There aren't all that many mobile applications processor vendors left
When the smartphone boom first kicked off, many companies invested in trying to get their share of the mobile processor and modem pie. However, over the past several years, many of the players in this space -- some of which quite large -- have chosen to exit the business.

Those that have left simply didn't have the scale to compete. After all, developing complex applications processors and cellular modems is neither easy nor cheap, and if a company can't even sell enough product to just break even, let alone generate consistent profitability, then it just doesn't make sense to be in that business.

Indeed, at this point there are very few major applications processor and baseband vendors left.

Intel's partnership with Spreadtrum could pay off nicely
According to Strategy Analytics, the top five vendors of smartphone applications processors in 2014 were Qualcomm (QCOM -1.65%), MediaTek, Spreadtrum, Samsung (NASDAQOTH: SSNLF), and Apple (NASDAQ: AAPL).

Apple's volumes come from its having substantial captive business thanks to the iPhone, and the same goes for Samsung -- although it does occasionally sell applications processors to other vendors.
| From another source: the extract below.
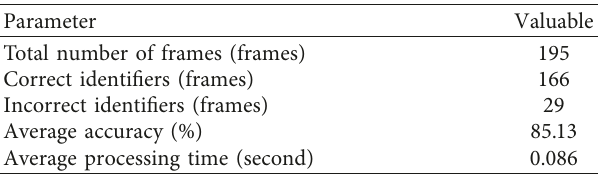
Table 3: Results of lane detection for different conditions with KITTI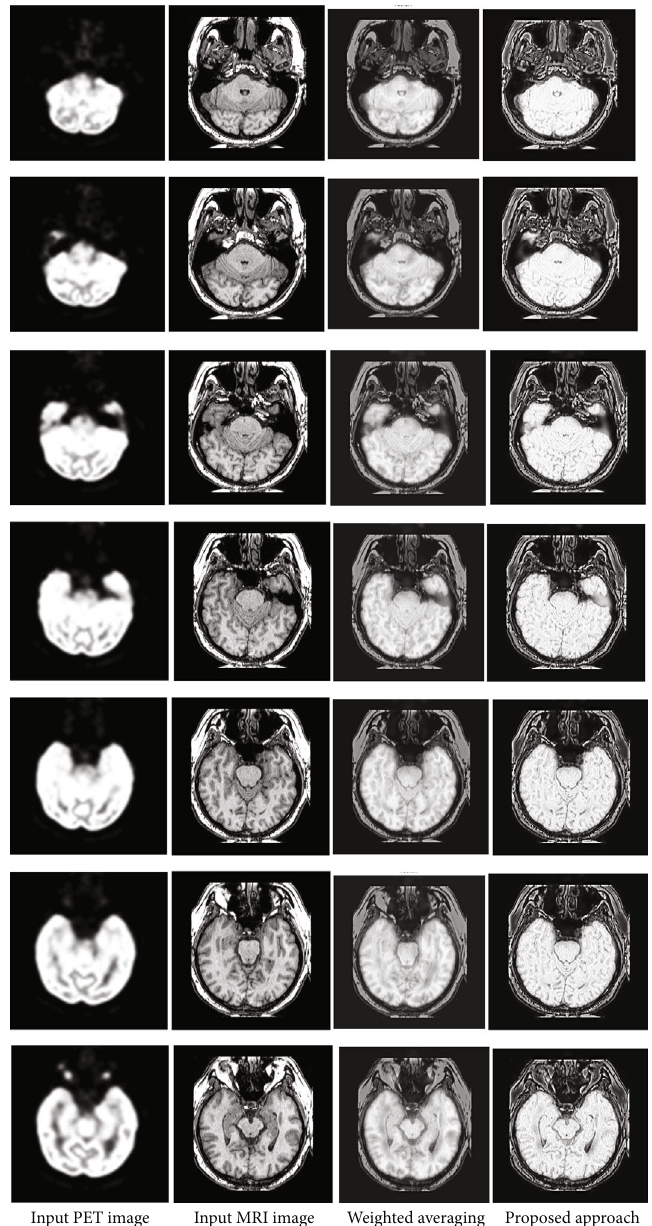
Figure 10: Comparison of obtained fusion results with existing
Qualcomm, MediaTek, and Spreadtrum are top merchant vendors.

I suspect that Intel's best shot at gaining significant volumes in the smartphone chip market will be through its partnership with Spreadtrum, which is already a top merchant vendor in the smartphone chipmaker -- although it's a distant third to MediaTek, according to DigiTimes. .

Recall that Intel recently took a 20% stake in mobile-chip maker Spreadtrum and that both companies announced a while back that they were jointly working on processors based on Intel's SoFIA architecture, which integrates Atom cores with Intel modems as well as other intellectual properties.
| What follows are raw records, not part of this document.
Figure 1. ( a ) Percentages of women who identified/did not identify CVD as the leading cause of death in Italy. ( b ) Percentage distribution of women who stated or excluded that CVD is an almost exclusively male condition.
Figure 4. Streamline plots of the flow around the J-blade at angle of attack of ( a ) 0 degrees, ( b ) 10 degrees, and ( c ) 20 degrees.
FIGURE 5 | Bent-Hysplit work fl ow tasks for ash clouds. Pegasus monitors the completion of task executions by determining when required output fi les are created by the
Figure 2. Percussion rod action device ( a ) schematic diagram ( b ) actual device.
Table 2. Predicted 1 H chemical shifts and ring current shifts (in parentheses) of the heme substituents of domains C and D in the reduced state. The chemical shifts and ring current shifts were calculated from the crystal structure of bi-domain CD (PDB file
Keep in mind, though, that in an interview with the EETimes, Spreadtrum CEO Leo Li said Spreadtrum is under "no obligation" to use Intel's intellectual properties -- such as CPU cores, graphics, and the like -- even though the company plans to build chips using Intel's 14-nanometer manufacturing process.

Further, since Intel has just a 20% stake in Spreadtrum, it's not entirely clear how much Intel can profit from mobile-chip sales. That said, If Spreadtrum gains significant share using non-Intel designs manufactured in an Intel process, then Intel should be able to capture the "foundry margin" here at the very least, though.

And if Spreadtrum eventually gains a reasonable amount of share selling chips with Intel-designed intellectual property manufactured in Intel's manufacturing process, then this should -- in theory -- be even more financially interesting than the straight foundry option.

So many questions left about Intel's smartphone strategy
It's difficult to understand Intel's smartphone strategy. Will Intel essentially go after the market exclusively through various partners and essentially act as an IP provider and fab to those partners, or will it use partners for some regions (i.e., China) and develop chips organically using its intellectual property for other regions?

At any rate, it would seem that as a result of the industry consolidation that seems to be happening, Intel, either organically or through partners, is one of the few companies with the ability and willingness to invest in trying to capture share in this market.

I look forward to hearing Intel's plan to actually execute on the opportunities that appear to be in front of it. That news should come later this year at its investor meeting.